Having cancer is like having a “get out of jail free” card.
My sister Lib and I were antiquing when we came upon a nifty, old copper-lined heat lamp. The way Lib tells it, SHE saw it first and called me over to admire her intended purchase. She says I then tried to hustle it out from under her nose.
I remember this differently.
I dug through heaps of junk to unearth the lamp and wanted to share my excitement with my dear sister. As I waxed enthusiastic about my plans to convert it to a light, Lib visibly wilted, leaning against a wall. She adopted a wistful expression and said, in a faint voice “Boy, wouldn’t that look nice in my apartment. I could gaze upon it while I’m lying on the couch, too weak to do anything else because, after all, I have cancer.” A feeble little cough followed.
Guess who ended up with the lamp.
This isn’t the first time this has happened. I couldn’t help myself. I blurted out, “You know, Lib, as often as you play the cancer card, you should have some made up.”
I wondered if, perhaps, I had gone too far. Some might be offended. Not my sister. Lib immediately abandoned the wilting flower performance. She pantomimed smartly whipping a card out of her pocket, presented it to me and said in a cheesy salesman manner, “My card”.

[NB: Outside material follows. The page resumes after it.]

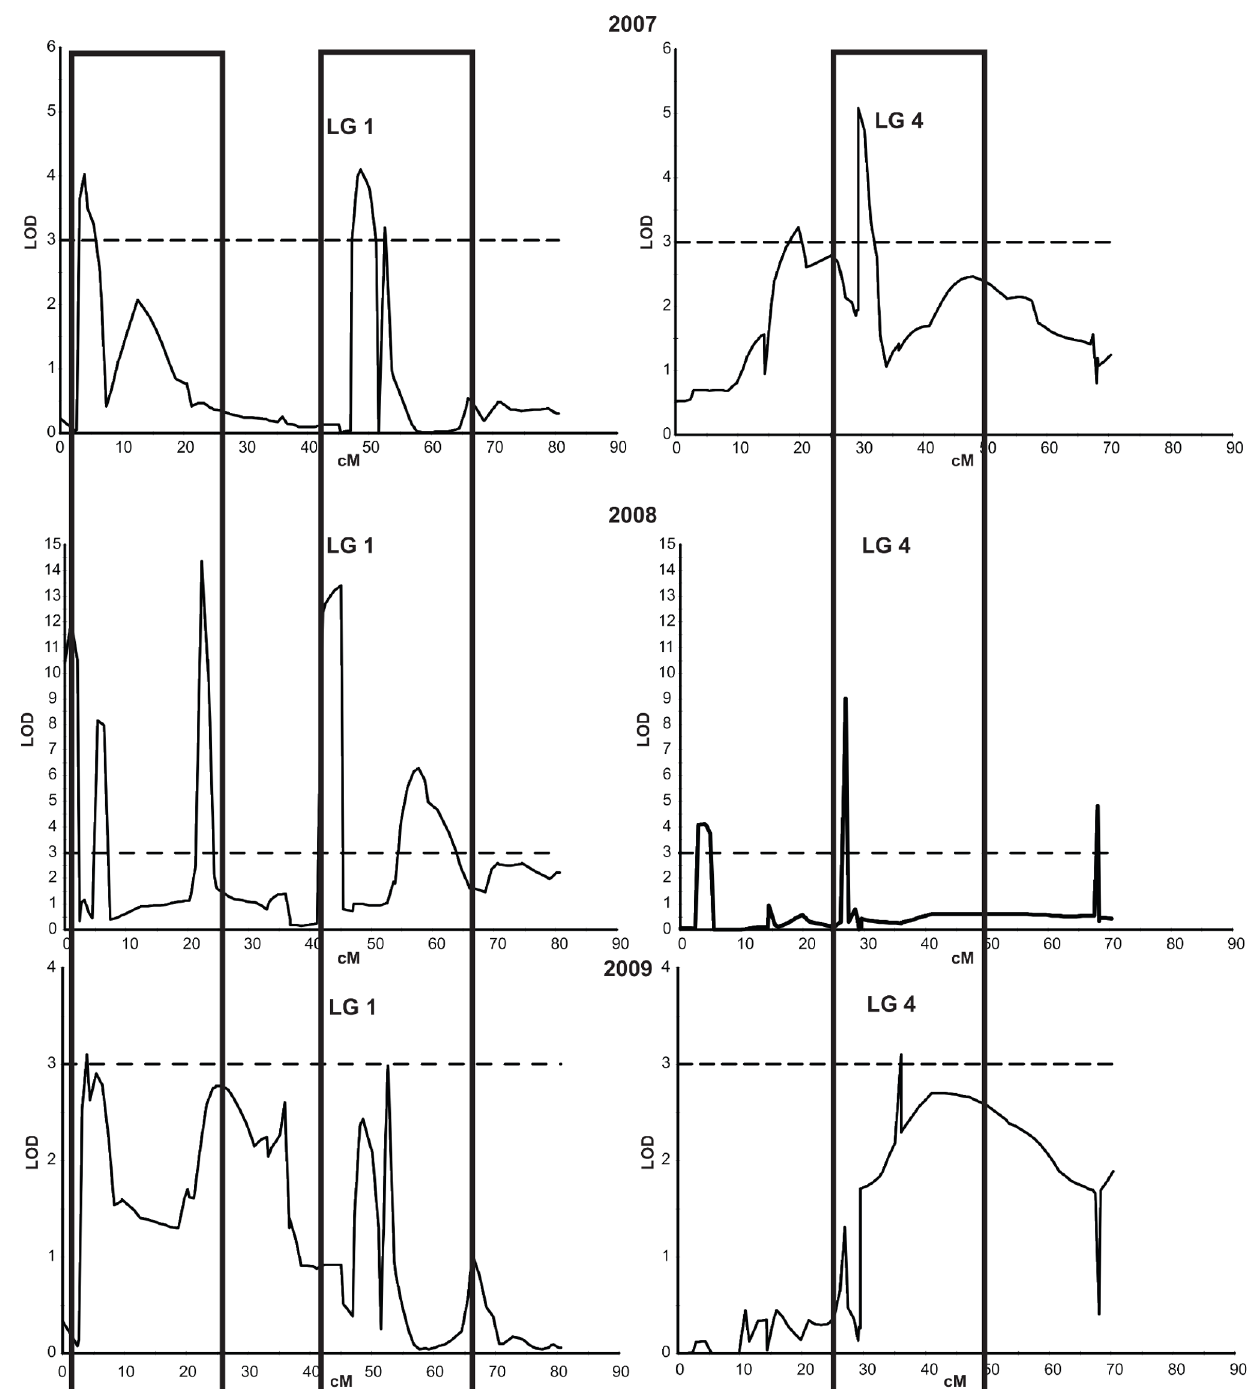
Figure 2. Description of the QTLs for the three years of evaluation. QTLs obtained for brown rot resistance in Pop-DF for three years in linkage group 1 (LG1) and linkage group 4 (LG4).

Near as I can tell, there aren’t a lot of benefits to having cancer. The one thing you’ve got going for you is the sympathy factor. You’d be a fool not to exploit it. It occurred to us that playing the cancer card would be a lot easier with an actual deck of cards. Eureka!
Announcing, the Playing The Cancer Card deck by Peg-Co.
The cards will be printed on one side with “Because I have cancer.” The other side will list various things you want to get, or get out of doing. Only the most callused, heart-hearted Scrooge could deny you when you present them with a card asking to:
- Get out of a ticket
- Get to talk about yourself all the time
- Get out of work
- Get to the front of the line
- Get to stroll into work late and leave early
- Get waited on hand and foot
- Get to cut in traffic
- Get to forget birthdays, anniversaries and any other gift-giving occasions
We are still in the development stage, so suggestions are welcome.
Here’s how it would work. Let’s say you are late for your session at the Jamaica Tanning Salon, so you’ve got the pedal to the metal. You’re doing 60 in a 30 zone and the police pull you over. If you happen to be bald from chemo, quickly remove your head covering while the officer is running your plates. If you’re not bald, stuff your hair up under the all-purpose bandana you keep in the glove box for just such an emergency. This implies baldness.
When he approaches your window and asks for your license and registration, smile wanly and present the documents with your “Because I have cancer – Get out of a ticket” card prominently displayed on top.
Say, “I’m sorry, officer. I normally never exceed the posted speed limit. It’s just that I am late for ___________”. Mention a life-saving cancer treatment. It is probably best to stick with something like chemo, though, and not mention medical marijuana (which they just so happen to sell at the Jamaica Smoke Shop next to the tanning place.) He’d have to be one cold dude to give you that ticket.
What if you’re using your Playing The Cancer Card deck and the recipient turns out to have a deck herself? Let’s say you’re in line at the grocery store, and present your “get to the front of the line” card to the person ahead of you. She whips off her wig to reveal her equally bald head, and shows her own card. It would seem to be a sympathy stalemate.
Lib came up with a workable solution for that. She suggests a tiebreaker protocol based on a hierarchy of cancers. Not surprisingly, she figures a brain tumor trumps just about any other kind and propels her to the front of the line.
This would be like a fun game of Rock, Paper, Scissors based on life-threatening illness!
Let’s face it. In life, we all have to play the hand we’re dealt. Soon, cancer patients will be able to play that hand with their own, Playing The Cancer Card deck. (To be offered at a low, low introductory price, plus shipping and handling.)
ps. Lib just finished her second round of chemo and is feeling fine. Thanks for your continuing kind thoughts and prayers.